3. Adjudication method (e.g., 2+1, 3+1, none) for the test set:

   • The document does not specify an explicit adjudication method for the clinical trial results beyond "judged to be well-centered by the surgeon." It does not mention multiple reviewers or a tie-breaking mechanism.

4. If a multi-reader multi-case (MRMC) comparative effectiveness study was done, If so, what was the effect size of how much human readers improve with AI vs without AI assistance:

   • No, an MRMC comparative effectiveness study involving AI assistance for human readers was not done. This device is a laser system that performs the capsulotomy, not an AI diagnostic or assistance system for human interpretation. The comparison was between the automated Femtec Laser System and the manual technique for capsulotomy.
   • Effect Size (Laser vs. Manual): The study found the Femtec Laser System produced:
     • "significantly more circular capsulorhexis than the manual technique"
     • "significantly more pupil-centered capsulorhexis compared to manual capsulotomy"
     • While the exact numerical effect sizes (e.g., specific metrics and p-values) are not provided in this summary, the use of "significantly more" indicates a statistically demonstrable improvement.

5. If a standalone (i.e. algorithm only without human-in-the-loop performance) was done:

   • Yes, in essence. The Femtec Laser System itself performs the anterior capsulotomy based on its internal programming and mechanical actions, without continuous human intervention during the laser firing sequence for the cut. The outcome metrics (circularity, centration, completeness, lack of tears) are direct performance indicators of the device on its own. While a surgeon initiates and monitors the procedure, the cutting itself is an automated function of the device that was evaluated.

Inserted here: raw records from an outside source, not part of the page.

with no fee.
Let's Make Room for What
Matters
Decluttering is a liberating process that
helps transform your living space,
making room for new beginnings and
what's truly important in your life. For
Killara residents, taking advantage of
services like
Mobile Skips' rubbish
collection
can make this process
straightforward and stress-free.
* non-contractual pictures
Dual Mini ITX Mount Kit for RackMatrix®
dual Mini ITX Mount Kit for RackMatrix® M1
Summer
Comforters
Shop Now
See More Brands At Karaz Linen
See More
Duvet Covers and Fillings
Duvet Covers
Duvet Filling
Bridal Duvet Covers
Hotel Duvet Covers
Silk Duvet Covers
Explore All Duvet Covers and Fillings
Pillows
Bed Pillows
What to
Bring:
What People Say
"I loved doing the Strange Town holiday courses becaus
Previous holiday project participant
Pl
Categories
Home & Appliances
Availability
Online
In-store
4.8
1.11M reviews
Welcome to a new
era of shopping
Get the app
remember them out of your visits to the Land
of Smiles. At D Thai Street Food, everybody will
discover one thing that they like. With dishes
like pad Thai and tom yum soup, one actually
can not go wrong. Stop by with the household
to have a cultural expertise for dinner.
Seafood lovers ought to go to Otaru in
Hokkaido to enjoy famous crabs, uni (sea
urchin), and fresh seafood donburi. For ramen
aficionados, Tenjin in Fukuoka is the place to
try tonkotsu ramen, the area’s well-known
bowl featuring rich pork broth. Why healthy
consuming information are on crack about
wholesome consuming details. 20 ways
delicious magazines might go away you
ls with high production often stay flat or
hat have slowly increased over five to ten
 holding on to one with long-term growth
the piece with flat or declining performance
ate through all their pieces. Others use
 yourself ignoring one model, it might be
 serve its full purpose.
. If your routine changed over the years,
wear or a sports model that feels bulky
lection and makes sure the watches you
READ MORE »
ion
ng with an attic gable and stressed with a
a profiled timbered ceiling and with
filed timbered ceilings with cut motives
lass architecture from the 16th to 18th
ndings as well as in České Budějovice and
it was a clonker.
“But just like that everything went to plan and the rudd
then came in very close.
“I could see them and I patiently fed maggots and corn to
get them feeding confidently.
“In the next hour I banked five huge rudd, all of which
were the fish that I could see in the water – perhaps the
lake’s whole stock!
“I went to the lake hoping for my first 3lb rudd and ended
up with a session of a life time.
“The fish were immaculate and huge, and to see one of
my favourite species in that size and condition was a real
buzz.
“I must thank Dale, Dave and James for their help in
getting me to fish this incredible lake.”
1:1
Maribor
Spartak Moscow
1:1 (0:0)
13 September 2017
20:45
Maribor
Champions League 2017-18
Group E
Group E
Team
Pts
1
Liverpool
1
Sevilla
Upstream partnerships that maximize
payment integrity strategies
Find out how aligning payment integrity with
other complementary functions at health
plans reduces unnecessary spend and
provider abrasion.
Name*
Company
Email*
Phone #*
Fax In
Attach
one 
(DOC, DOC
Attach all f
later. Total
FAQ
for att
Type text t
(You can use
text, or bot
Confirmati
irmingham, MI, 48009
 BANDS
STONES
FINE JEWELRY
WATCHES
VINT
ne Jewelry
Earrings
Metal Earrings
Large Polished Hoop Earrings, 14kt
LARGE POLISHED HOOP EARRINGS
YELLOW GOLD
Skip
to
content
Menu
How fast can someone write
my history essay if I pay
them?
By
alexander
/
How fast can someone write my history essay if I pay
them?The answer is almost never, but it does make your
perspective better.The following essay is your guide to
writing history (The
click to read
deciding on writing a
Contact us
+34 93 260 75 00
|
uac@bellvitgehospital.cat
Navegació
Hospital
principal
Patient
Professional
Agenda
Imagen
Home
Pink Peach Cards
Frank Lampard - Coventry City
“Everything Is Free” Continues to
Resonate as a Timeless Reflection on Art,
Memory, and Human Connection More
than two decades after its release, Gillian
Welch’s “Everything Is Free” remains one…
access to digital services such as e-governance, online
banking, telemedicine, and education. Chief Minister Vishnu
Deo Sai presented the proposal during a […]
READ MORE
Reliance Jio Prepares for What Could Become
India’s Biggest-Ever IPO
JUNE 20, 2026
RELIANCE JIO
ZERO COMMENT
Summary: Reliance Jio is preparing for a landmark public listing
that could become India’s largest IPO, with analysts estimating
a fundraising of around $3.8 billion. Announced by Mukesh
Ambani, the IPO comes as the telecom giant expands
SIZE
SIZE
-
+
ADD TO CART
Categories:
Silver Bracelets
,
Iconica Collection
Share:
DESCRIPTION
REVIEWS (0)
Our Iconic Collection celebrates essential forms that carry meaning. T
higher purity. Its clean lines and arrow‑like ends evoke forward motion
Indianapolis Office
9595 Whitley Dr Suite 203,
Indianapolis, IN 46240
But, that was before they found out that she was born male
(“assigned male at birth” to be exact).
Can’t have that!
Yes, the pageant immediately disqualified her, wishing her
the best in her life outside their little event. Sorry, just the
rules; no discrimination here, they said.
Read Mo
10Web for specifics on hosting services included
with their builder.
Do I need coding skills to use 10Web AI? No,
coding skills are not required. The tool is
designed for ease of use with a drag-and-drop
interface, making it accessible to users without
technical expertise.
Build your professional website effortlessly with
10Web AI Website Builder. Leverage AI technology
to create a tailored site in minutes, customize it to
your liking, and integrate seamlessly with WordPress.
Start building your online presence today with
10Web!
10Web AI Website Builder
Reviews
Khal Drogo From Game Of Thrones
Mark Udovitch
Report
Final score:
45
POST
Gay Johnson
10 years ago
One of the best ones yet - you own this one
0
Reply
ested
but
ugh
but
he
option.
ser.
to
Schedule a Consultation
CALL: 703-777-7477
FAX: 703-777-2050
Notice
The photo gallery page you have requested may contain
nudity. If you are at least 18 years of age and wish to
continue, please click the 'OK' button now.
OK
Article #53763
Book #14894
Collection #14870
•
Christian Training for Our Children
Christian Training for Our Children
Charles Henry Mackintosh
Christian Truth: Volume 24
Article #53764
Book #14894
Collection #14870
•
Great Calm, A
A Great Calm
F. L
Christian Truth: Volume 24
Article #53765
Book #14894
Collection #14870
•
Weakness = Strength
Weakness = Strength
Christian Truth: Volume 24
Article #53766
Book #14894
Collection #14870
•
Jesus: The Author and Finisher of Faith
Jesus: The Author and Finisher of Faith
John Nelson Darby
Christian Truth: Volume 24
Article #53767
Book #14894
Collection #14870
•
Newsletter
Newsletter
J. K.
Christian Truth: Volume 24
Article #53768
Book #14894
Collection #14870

6. The type of ground truth used (expert consensus, pathology, outcomes data, etc.):

   • Clinical Trial: A combination of surgeon visual inspection (for centration), intraoperative and postoperative observations (for tears, IOL placement, overall course), and presumably objective measurements or assessments for circularity and pupil-centration (given the "significantly more circular" and "significantly more pupil-centered" statements, implying quantitative comparison).
   • Pre-clinical Testing: Objective measurements (for size, shape, centration, smoothness) in porcine eyes and optical phantoms.

7. The sample size for the training set:

   • The document does not specify a separate "training set" here, as this is a medical device for surgical intervention, not a machine learning model in the typical sense that would have a distinct training phase on a dataset of cases. The development process likely involved iterative design, bench testing, and optimization before the formal clinical trial. However, no specific "training set" figures are provided.

8. How the ground truth for the training set was established:

   • As no explicit "training set" for an AI algorithm is mentioned, this question is not applicable in the context of this device's description. The "training" for such a system would typically involve engineering development, calibration, and iterative testing to meet design specifications, guided by ophthalmic expertise and performance requirements, rather than a labeled dataset in the AI sense.